Kemi Badenoch sees the latest defections to Reform from her party as a “steadying of the ship” and a helpful way to lose “those who are not team players, who were more focused on their own personal ambition”.
The leader of the opposition gives her response to the recent political departures as she becomes the latest cast-away on Desert Island Discs, where she will be marooned with only her eight favourite records and a single chosen luxury: the entire 23-film set of the Marvel Cinematic Universe Infinity Saga. She admires, she says, the way “the heroes triumph in the end, but often have to sacrifice something”.

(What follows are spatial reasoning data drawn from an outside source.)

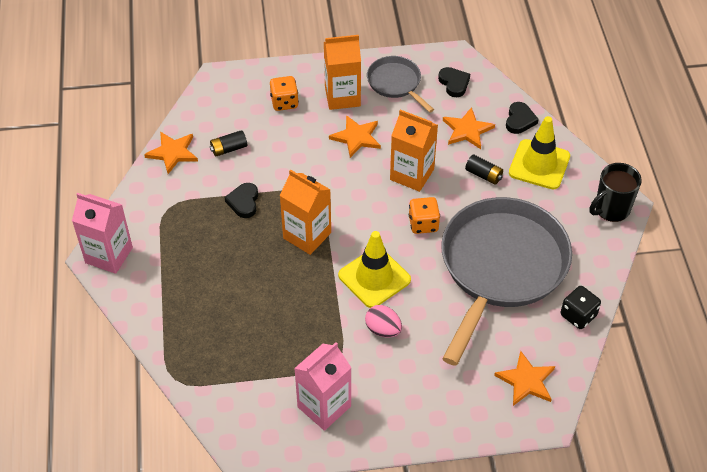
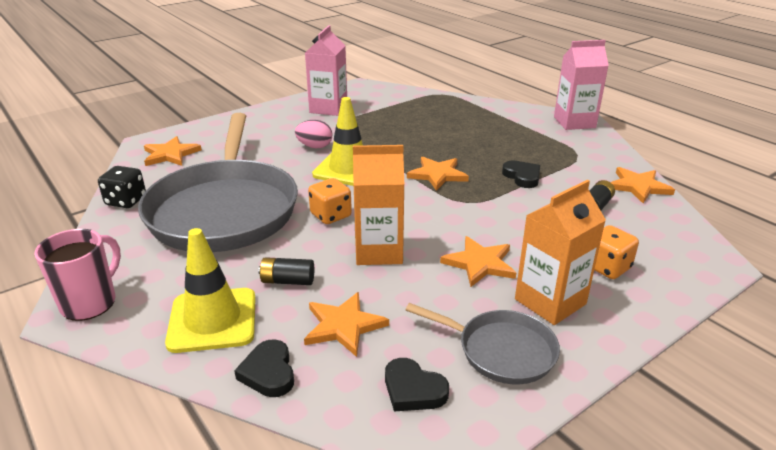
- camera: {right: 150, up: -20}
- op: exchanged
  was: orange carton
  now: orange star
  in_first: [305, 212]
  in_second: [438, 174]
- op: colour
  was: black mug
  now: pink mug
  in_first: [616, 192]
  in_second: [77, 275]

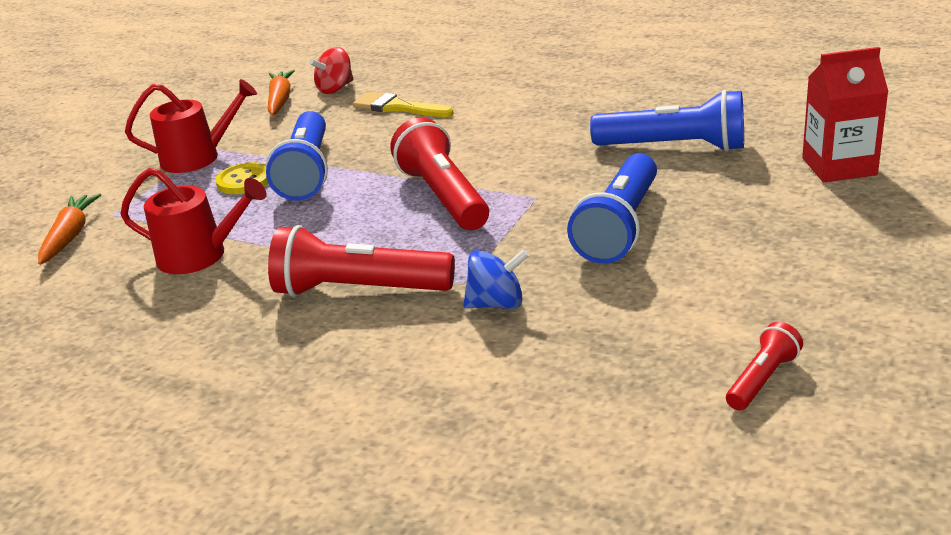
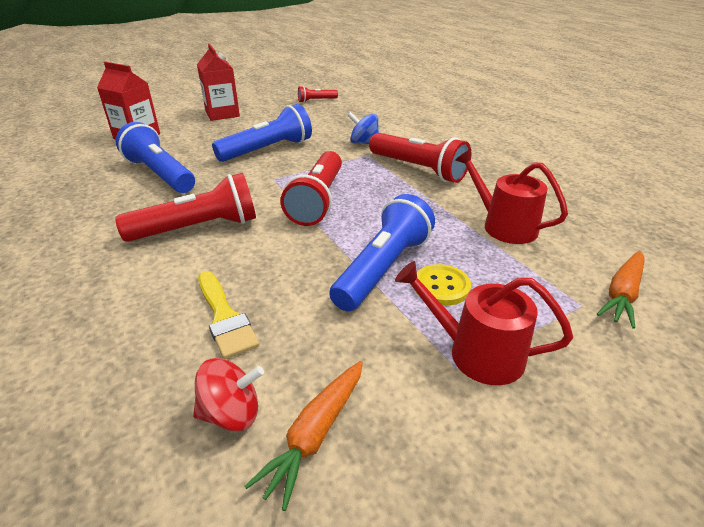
- camera: {right: -150, up: 5}
- op: appeared
  now: red flashlight
  in_second: [185, 207]
- op: appeared
  now: red carton
  in_second: [218, 82]

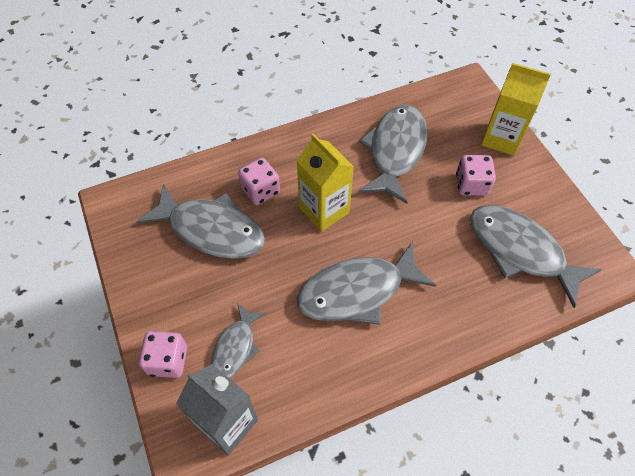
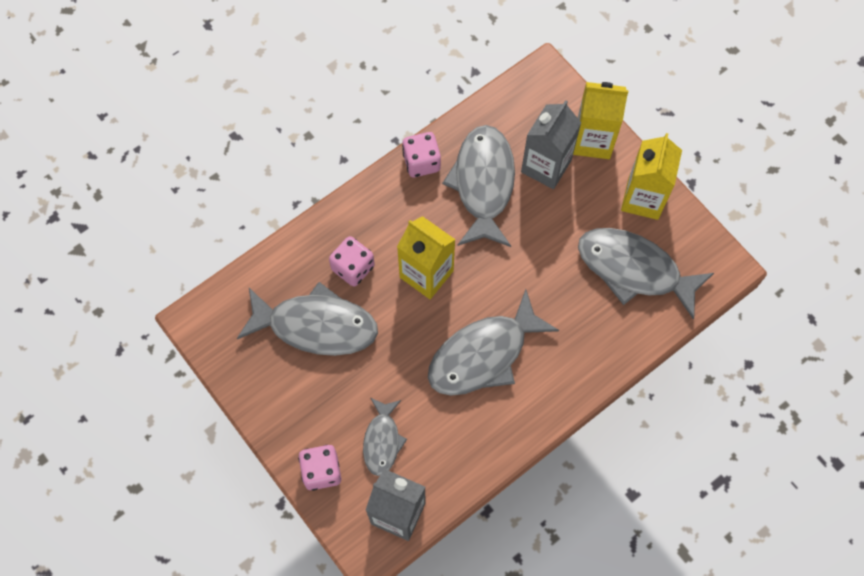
- camera: {right: -15, up: 10}
- op: relocated
  was: pink dice
  in_first: [476, 175]
  in_second: [421, 154]
- op: appeared
  now: grey carton
  in_second: [551, 144]
- op: appeared
  now: yellow carton
  in_second: [651, 176]

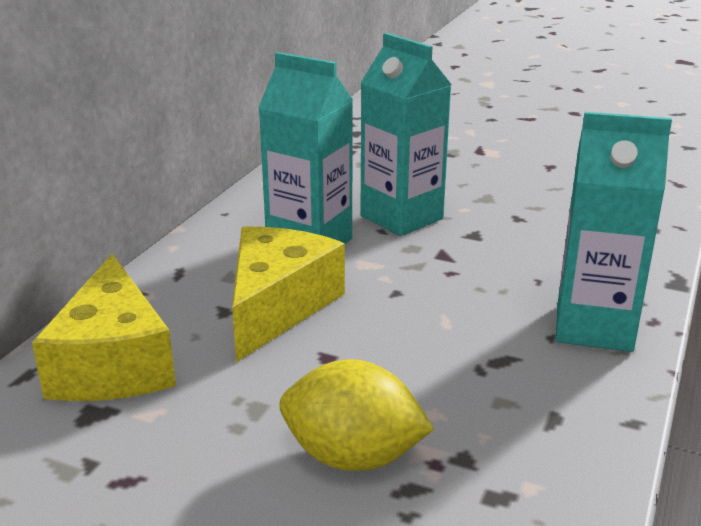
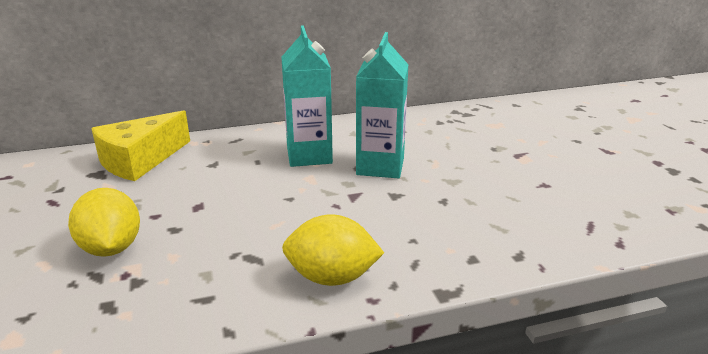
- camera: {right: 50, up: 0}
- op: missing
  was: yellow cheese
  in_first: [288, 294]
- op: exchanged
  was: turquoise carton
  now: yellow lemon
  in_first: [613, 232]
  in_second: [333, 250]

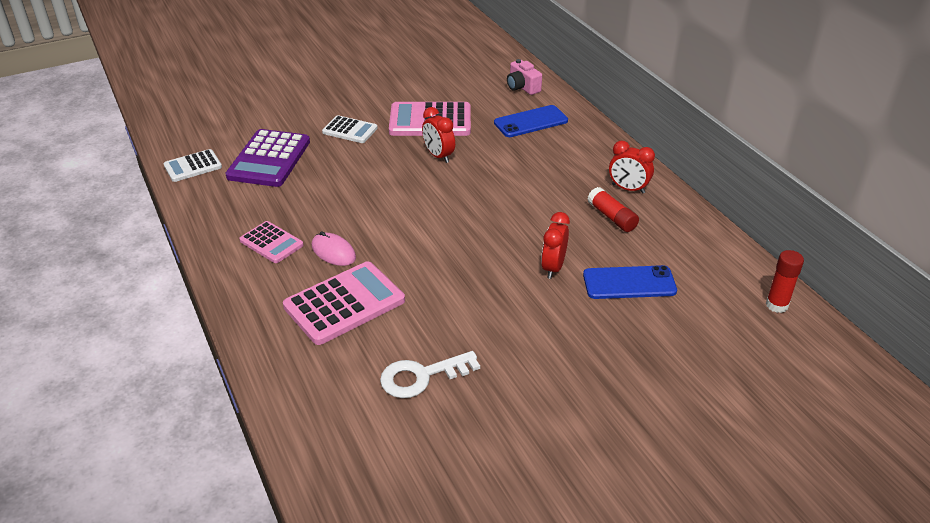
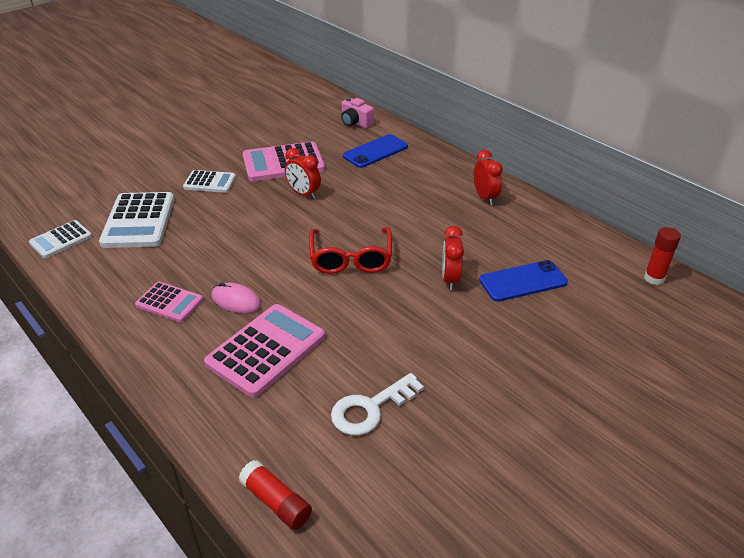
- camera: {right: -15, up: 0}
- op: colour
  was: purple calculator
  now: white calculator
  in_first: [267, 158]
  in_second: [136, 220]
- op: relocated
  was: red glue stick
  in_first: [613, 209]
  in_second: [275, 495]
- op: spun
  was: red clock
  in_first: [632, 167]
  in_second: [488, 177]
  clockwise: -120
- op: appeared
  now: red glasses
  in_second: [350, 250]

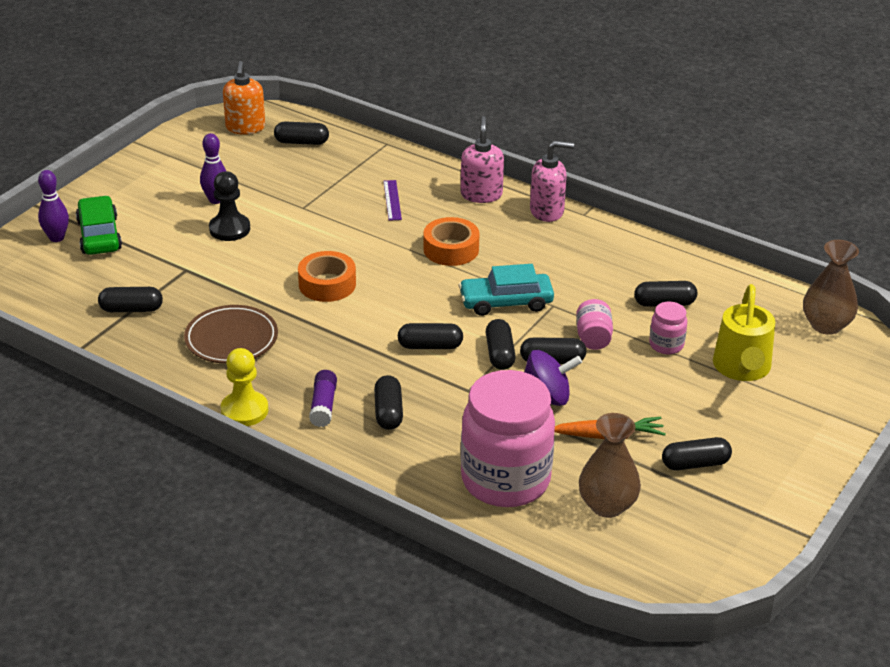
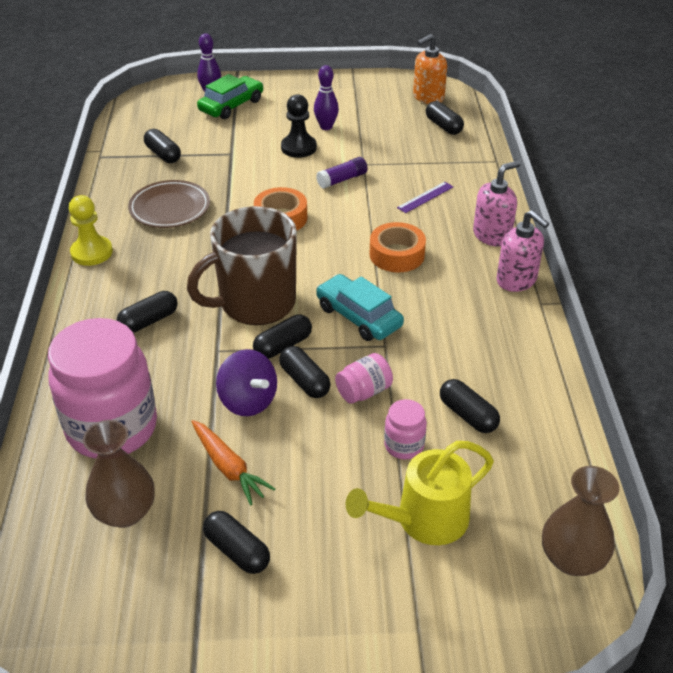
- camera: {right: 55, up: 5}
- op: relocated
  was: purple glue stick
  in_first: [323, 398]
  in_second: [342, 173]
- op: exchanged
  was: black capsule
  now: brown mug
  in_first: [430, 336]
  in_second: [242, 265]

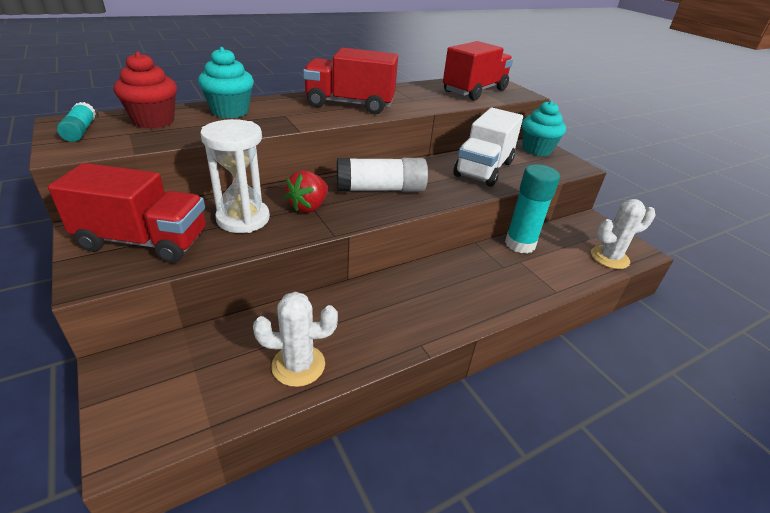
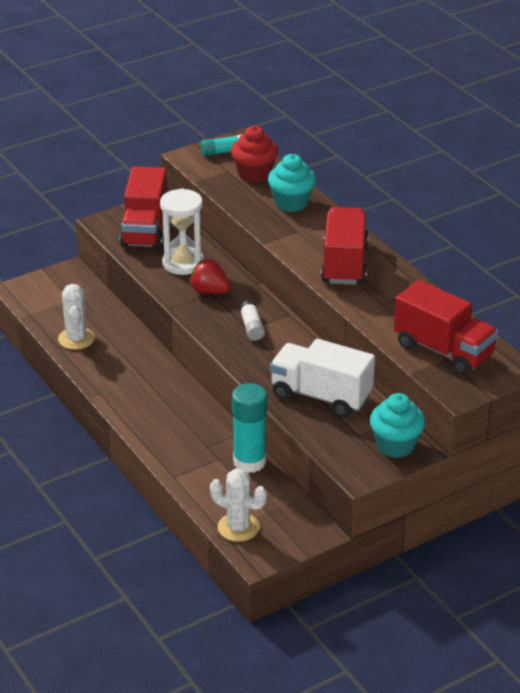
- camera: {right: 90, up: 0}
- op: size
  was: white glue stick
  in_first: [382, 175]
  in_second: [252, 320]
  ratio: 0.55
- op: spun
  was: white cactus
  in_first: [623, 234]
  in_second: [238, 505]
  clockwise: -45

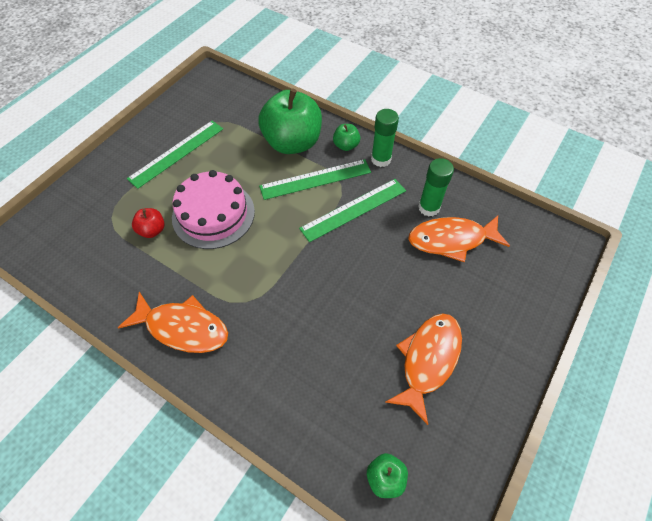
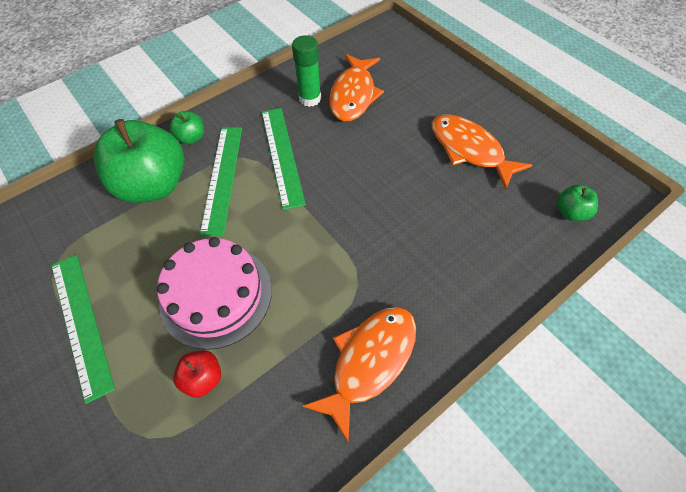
- camera: {right: -70, up: 0}
- op: missing
  was: green glue stick
  in_first: [385, 138]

Among the tracks she picks are Michael Jackson’s Don’t Stop ’Til You Get Enough and two songs from the musical Hamilton.
At 16, Badenoch chose to come from Nigeria to England, where she worked at McDonald’s in the evenings and wrote many letters home. Then, studying for a degree in engineering at Sussex University, she found politics. “I had become a Conservative,” she tells host Lauren Laverne.
Badenoch says her mother encouraged her to be calm: “‘Be still’, she said. She didn’t like people who got very over emotional or were shouting. She worked very hard to try to make me someone who would behave properly.”
Were the efforts successful, asks Laverne? “Mostly successful. I still do a bit of shouting. Mainly at children who won’t pick up their shoes from the hall or be quiet when I am on a work call.” Badenoch also reveals she is “very strict” with the screen habits of her three children, “though probably not strict enough”.